Producing Knowledge for the Benefit of Future Generations
The Angola Business School (ABS) has been the past two years a strength for innovation and qualification of the Angolan staff. When I visited Luanda last month, during the delivery ceremony of diplomas, I was amazed to realize the size and impact of the activities of ABS: Over the last year more than 800 Angolan professionals from diverse backgrounds have the opportunity to participate in a wide range of training programs.
Today I want to seize this chronicle to present the younger brother of ABS, the knowledge center NOVAFRICA. Sharing with ABS the same willingness to contribute actively to the development of Angola, NOVAFRICA aims to create scientific knowledge appropriate to the African context in management and economics. It is in the context of a school with local implementation as ABS that the production of this knowledge can best be communicated to staff in the private sector and other Angolan institutions to contribute to making a difference to the sustained economic development of Angola.
A story with impact – and potential assessment
An exemplary story of an idea for development with impact on the ground is the “mobile banking” in Africa. Launched in Kenya in March 2007, the experience of M-Pesa program was a huge success: in about 2 years, 40% of the adult population (over 8.5 million Kenyans) had been registered and used the service to transfer about of 3.7 billion dollars (10% of Kenyan GDP). Currently it is estimated that about two thirds of Kenyan households using M-Pesa, not just to make money transfers cheaper and immediate (overcoming geographical barriers and convenience), but also to pay for wages or services, or make purchases in security without using physical cash.

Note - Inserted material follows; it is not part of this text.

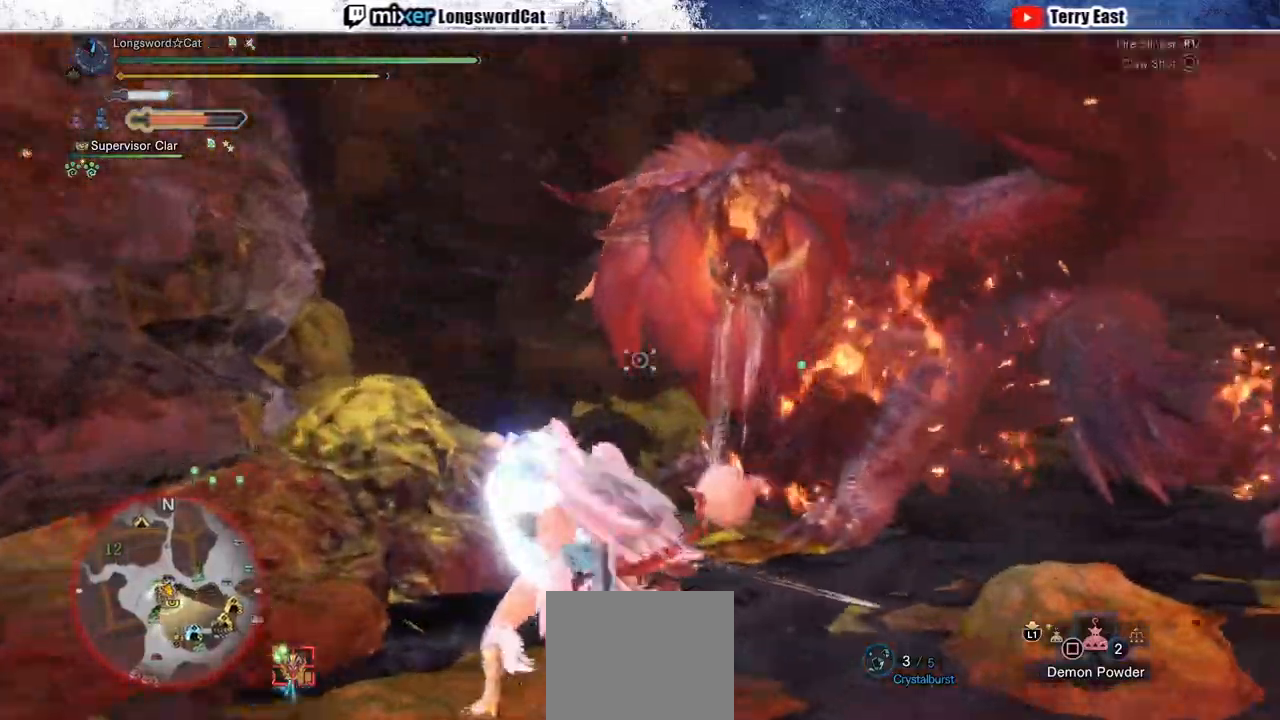
{"buttons": ["L2"], "left_stick": "center", "right_stick": "center", "events": [[33, "CIRCLE", "down"], [50, "L1", "down"], [67, "DPAD_RIGHT", "down"], [100, "CIRCLE", "up"], [117, "L1", "up"], [167, "DPAD_RIGHT", "up"], [167, "L1", "down"], [183, "CIRCLE", "down"], [283, "CIRCLE", "up"], [300, "L1", "up"], [350, "CIRCLE", "down"], [450, "CIRCLE", "up"], [450, "L1", "down"], [500, "L1", "up"]]}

The fact that the phone is now so widespread in African populations generates indeed a potential for use far beyond simple speech. The technology of mobile banking is a good example of this potential: it will bring access to financial services fringes of the population until now excluded from this access. This marginalization can happen for these populations are isolated in rural areas where the investment by traditional banks would have an uncertain return, but can also happen with segments of the urban population less educated and with more informal occupations.

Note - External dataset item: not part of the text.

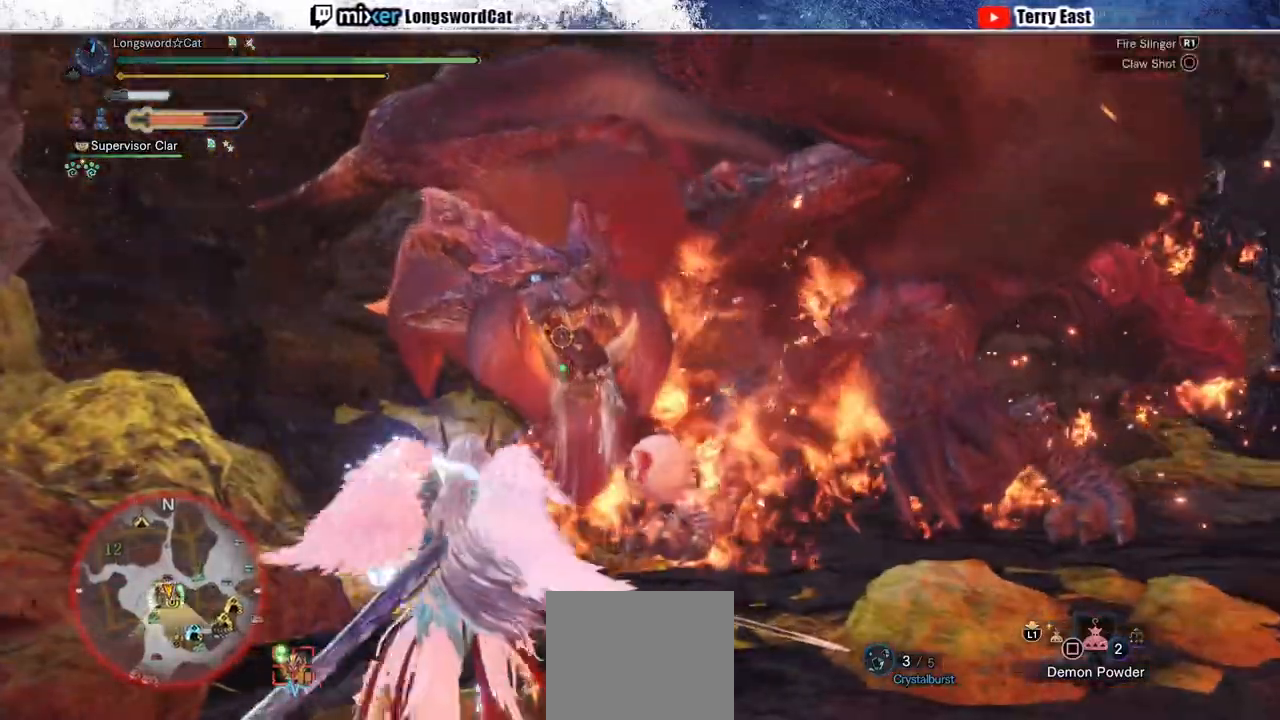
{"buttons": [], "left_stick": "center", "right_stick": "center", "events": [[17, "CIRCLE", "down"], [117, "CIRCLE", "up"], [200, "CIRCLE", "down"], [283, "CIRCLE", "up"], [483, "L2", "up"]]}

NOVAFRICA center is currently working with the state-owned operator of mobile telecommunications in Mozambique (mcel) on an assessment of the impact that this technology can bring to the economy. Through pilot studies with relative small dimension, we seek to understand issues of interest to the operator and to traditional banks. In particular, we evaluate not only the success of mobile banking product itself along the rural and urban micro-entrepreneurs, but also the potential of this strategy to fruition entry in financial literacy and consequent access of these populations to the traditional financial system.
This type of impact assessment is a good example of the activities that the NOVAFRICA center develops. We believe that in this way we can contribute to increase the welfare of the people by helping to choose strategies based business enterprise and other activities that promote economic development.
Events to fruition knowledge
To promote economic development, is not enough to write scientific articles. Yes, it is an essential first step that the most recent economic techniques help us to choose which economic policies, tested on a small scale in the field, have more potential to be replicated in large-scale development and production. But it is no less necessary that this information be shared with policy makers and the Angolan society so that they can decide how best to implement this information.
It is with this purpose that the center NOVAFRICA, together with ABS, is preparing a series of events in Luanda. First, a seminar series that will bring to Luanda international experts on issues of interest to Angola. For example, following conversations taken recently with several Angolan entities, we identified a strong interest in issues related to urban planning, construction and planning. We are therefore preparing a workshop on the topic to be held in Luanda in the coming months.
Another example of the events that we are organizing in order to publicize and promote discussion of development policies is the cycle of NOVAFRICA annual conferences. With direct transmission and simultaneously to Angola, Mozambique and Portugal, these conferences aim to bring together international experts in economic development policies – both academics and their partners who formulate and test the viability of these policies, as policy-makers who choose the way these policies can be implemented. It is our goal that this meeting of the various actors in the process of economic development in Africa, to be held in Luanda in 2013, together with all other activities NOVAFRICA and ABS, can promote the welfare of present and future generations of Angola. I hope I have the opportunity to witness the realization of this vision with you.